[Page excerpt]:
....................
[systemd-devel] Conflation of propagation in dependencies creates race windows

Jonathon Kowalski bl0pbl33p at gmail.com
Sun Jan 20 00:34:35 UTC 2019


On Sat, Jan 19, 2019 at 5:05 PM Uoti Urpala <uoti.urpala at pp1.inet.fi> wrote:
>
> On Sat, 2019-01-19 at 15:54 +0000, Jonathon Kowalski wrote:
> > https://github.com/systemd/systemd/issues/1154 which is similar in
> > nature convinces me that systemd currently conflates two many
> > properties in the same dependency. The second bug in particular would
> > not happen if there was a version of Requires= that disabled the
> > PartOf= stuff it currently has, i.e., pick and choose deps.
>
> I think you're wrong here. It makes perfect sense that if unit A has
> Requires= for another unit, stopping that required unit which A can't
> work without will stop A too. Removing that logic is not a good
> solution.
>

I am NOT advocating for changing how Requires= currently works, and
also, no many people by accident use Requires= for its semantics at
startup.

In particular, you could argue that stopping X.service should also
stop Y.service, and maybe I'd agree, but there is certainly a need for
RequiresThatOnlyHasStartupEffect=.

For example, I take a oneshot unit. I have Requires=oneshot.service
from my service. systemd through job processing will ensure that if
oneshot fails (instead of going to inactive), my unit's start job
ordered After=oneshot.service is invalidated too. However, using
Requires= to get such semantics now gives me PartOf= for free too:

* If I ever run systemctl stop oneshot.service, my service gets a stop
job forwarded to it due to RequiredBy=
* If I ever run systemctl restart oneshot.service, my service gets a
stop job forwarded to it due to RequiredBy=

In both cases, the oneshot is inactive. No, taking into consideration
the unit state is not the solution here when generating transaction,
as that is TOCTTOU in nature.
....................
[Data]:
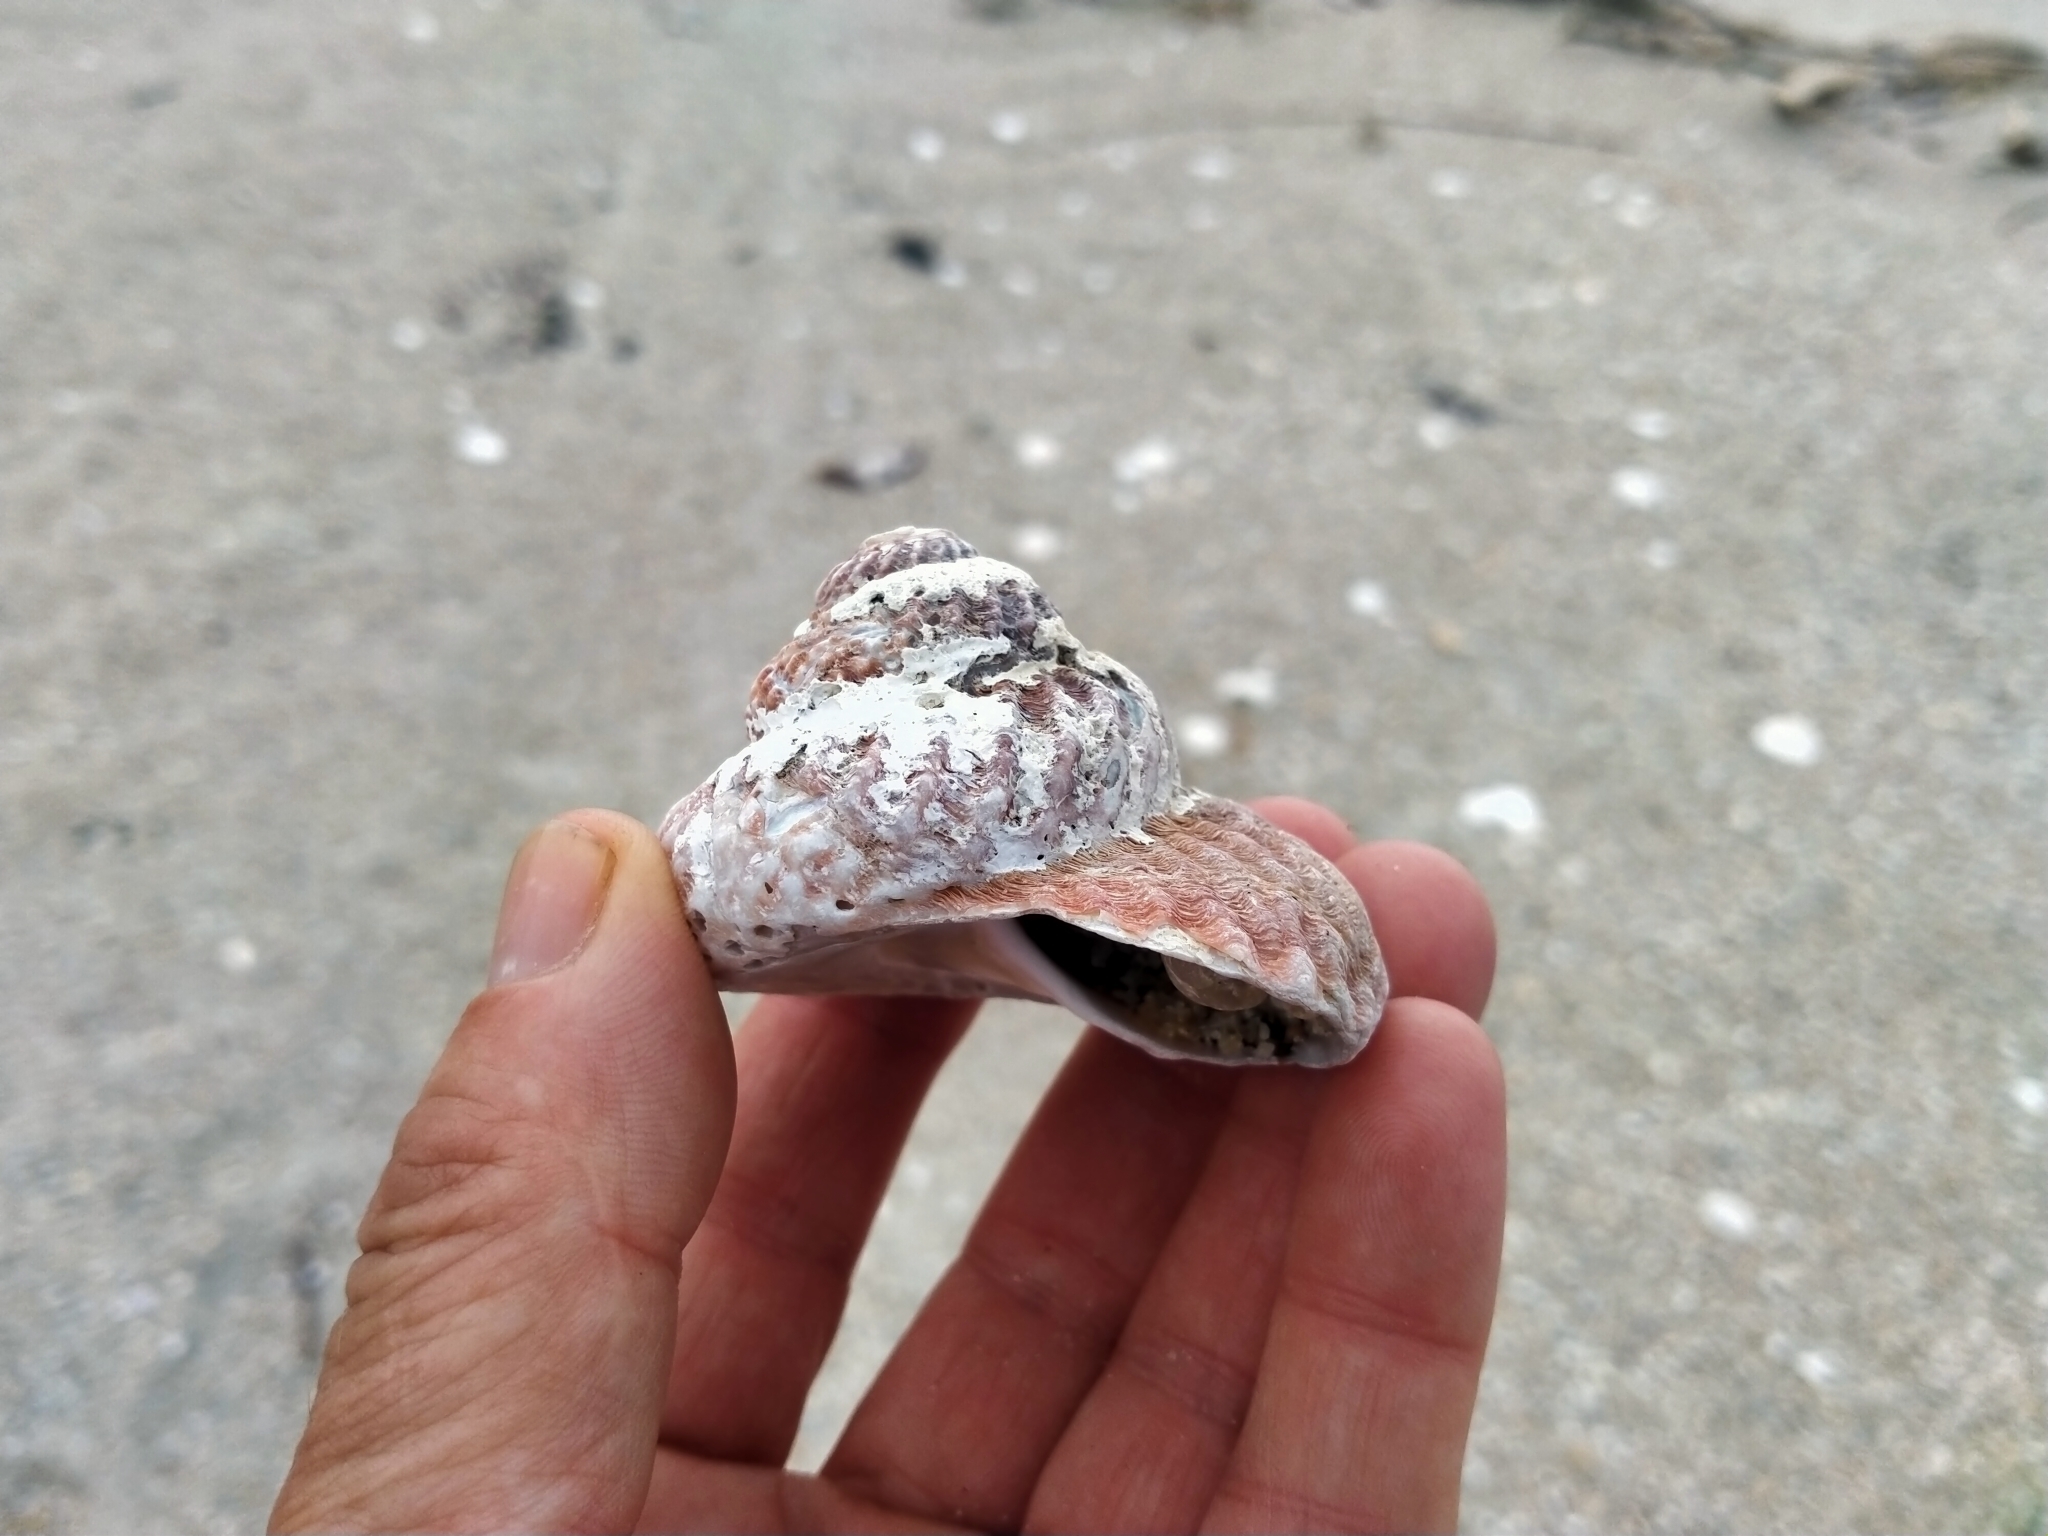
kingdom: Animalia
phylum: Mollusca
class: Gastropoda
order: Trochida
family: Turbinidae
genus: Cookia
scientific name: Cookia sulcata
....................
[Your instructions]:
Resume the systemd mailing-list post on Requires= dependencies, picking up after its last sentence.

[Result for this task]:
> So the case is:
>
> Service X has StopWhenUnneeded=true
> Service Y has Requires=X, Restart=always
>
> and the problem is that Y dying can in some circumstances stop X (due
> to it being "unneeded" when Y is not actively running), and then
> running this stop action on X stops Y completely too (so it will not
> restart later), as if the administrator had explicitly stopped X.
>
> I think the ideal behavior here is that X would never be stopped at all
> if Y is scheduled to be restarted. Changes that would keep Y running
> even if the administrator explicitly runs "systemctl stop X" would
> definitely be wrong.
>
>

There is no internal distinction between systemtl stop X and stop job
triggered due to propagation, so I am not sure if that will be
feasible. Also, I am not asking for Requires= to be changed, I am
asking for something Requires= does at startup to be exposed
separately, then you can combine it with PartOf= to get the same
semantics (and I already give another convincing use case above).

Y is also only scheduled to be "restarted" only after it reaches
inactive/failed (depending on policy, timer will be armed). I don't
see why systemd should change that. Then, if you systemctl stop
X.service, it would still restart, following your solution, because
reaching that state would not be attributed to job. ExecStopPost=
creates a time window where an external job comes in and installs
itself, and then the state change is attributed to it. The unexpected
bool internally remains false and service never enters restart phase.

Also, this cannot work. Suppose I have Restart=on-failure in service,
and service exits on its own normally. How will systemd decide X
should not be stopped, in case an ExecStop* statement ends up failing,
and then it *should* restart our service? All of this is going to be
very racy and undeterministic.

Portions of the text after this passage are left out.